0:30:17 I'm assuming you can only see this maybe if you have the multi location. Because right now I can't, like our system, like how do you say this is an in office appointment?

0:30:31 It's not going to be off of the schedule created, right? It's going to be off of, that didn't help to not assign a patient either.

0:30:40 I absolutely love that there's somebody here hanging out with me as I go over the Serbo updates just so that I know what's new with Serbo to be able to help the community.

0:30:55 Like this is actually what I do. I knew when there was a new update as I play to make sure I know.

0:31:00 And so thank you for hanging out with me. What I don't understand though is how does the system know that it's an, in office appointment, like if it's a virtual appointment, does it, like, are you, how are you telling the patient?

0:31:22 I don't understand this. Schedule created. So maybe it only works if you have multiple locations. So I'm going to ask Serbo to go ahead and give us a multiple, a new location.

0:31:40 Cause I want to see this. And I'm assuming now in the admin manage schedule types inside schedule. There's probably some type of location, like a location setting maybe because.
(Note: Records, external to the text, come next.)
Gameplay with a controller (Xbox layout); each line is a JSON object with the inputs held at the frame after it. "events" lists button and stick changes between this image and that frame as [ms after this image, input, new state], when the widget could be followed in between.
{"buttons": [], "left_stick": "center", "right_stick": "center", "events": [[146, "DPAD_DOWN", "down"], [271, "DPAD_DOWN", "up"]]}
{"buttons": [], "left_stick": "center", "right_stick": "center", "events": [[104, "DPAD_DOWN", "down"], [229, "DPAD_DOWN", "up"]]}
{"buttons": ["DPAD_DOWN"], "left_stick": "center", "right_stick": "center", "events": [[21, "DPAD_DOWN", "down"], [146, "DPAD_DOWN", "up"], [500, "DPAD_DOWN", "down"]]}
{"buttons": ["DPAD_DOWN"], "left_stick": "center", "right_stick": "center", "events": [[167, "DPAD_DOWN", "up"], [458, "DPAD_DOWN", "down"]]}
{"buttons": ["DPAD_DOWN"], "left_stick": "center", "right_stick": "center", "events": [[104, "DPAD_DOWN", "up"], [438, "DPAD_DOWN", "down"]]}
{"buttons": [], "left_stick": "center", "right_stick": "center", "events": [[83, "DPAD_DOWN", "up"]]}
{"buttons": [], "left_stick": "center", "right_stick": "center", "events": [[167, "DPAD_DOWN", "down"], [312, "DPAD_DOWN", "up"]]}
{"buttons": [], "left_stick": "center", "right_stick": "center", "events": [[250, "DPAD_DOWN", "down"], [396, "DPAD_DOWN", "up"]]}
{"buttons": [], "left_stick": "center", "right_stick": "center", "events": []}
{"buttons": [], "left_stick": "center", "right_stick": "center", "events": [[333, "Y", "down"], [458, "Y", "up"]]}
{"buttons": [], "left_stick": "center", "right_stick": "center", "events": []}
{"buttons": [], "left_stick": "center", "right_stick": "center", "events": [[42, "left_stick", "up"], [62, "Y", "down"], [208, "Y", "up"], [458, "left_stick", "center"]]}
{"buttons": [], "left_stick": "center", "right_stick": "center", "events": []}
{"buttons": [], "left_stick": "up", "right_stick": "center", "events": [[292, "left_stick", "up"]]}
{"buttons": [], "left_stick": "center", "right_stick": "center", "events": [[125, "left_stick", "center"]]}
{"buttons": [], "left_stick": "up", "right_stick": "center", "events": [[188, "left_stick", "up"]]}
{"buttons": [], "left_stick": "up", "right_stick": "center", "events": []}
0:32:00 It looks like it's just oh, do you see this data appointment location? I can see it on ours. Do you have more than one location?

0:32:10 Mm hmm. Yep. Ah, okay. So how do you, how do you? When you're looking at your scheduled types, is there an, is there a way to identify that a scheduled type is part of a location?

0:32:25 Or is it by the provider schedule part of the location? Well, in the event log, I'm able, er, in the Servo community, I'm able to see the, like metadata, and here, it's, it's, It just strictly says the location, and our locations, we could schedule any provider at either location.

0:32:57 So when you go to schedule an appointment, is there, is there a new, do you have something here? That allows you to pick location?

0:33:09 Yes, yup. Where, is it right here maybe? Yup, it's right up at the top. So we have type, and then status, and then location is right there.

0:33:19 And then if you come here, do you have the ability to go to, Different locations in your servo? Yup. Okay, so yeah.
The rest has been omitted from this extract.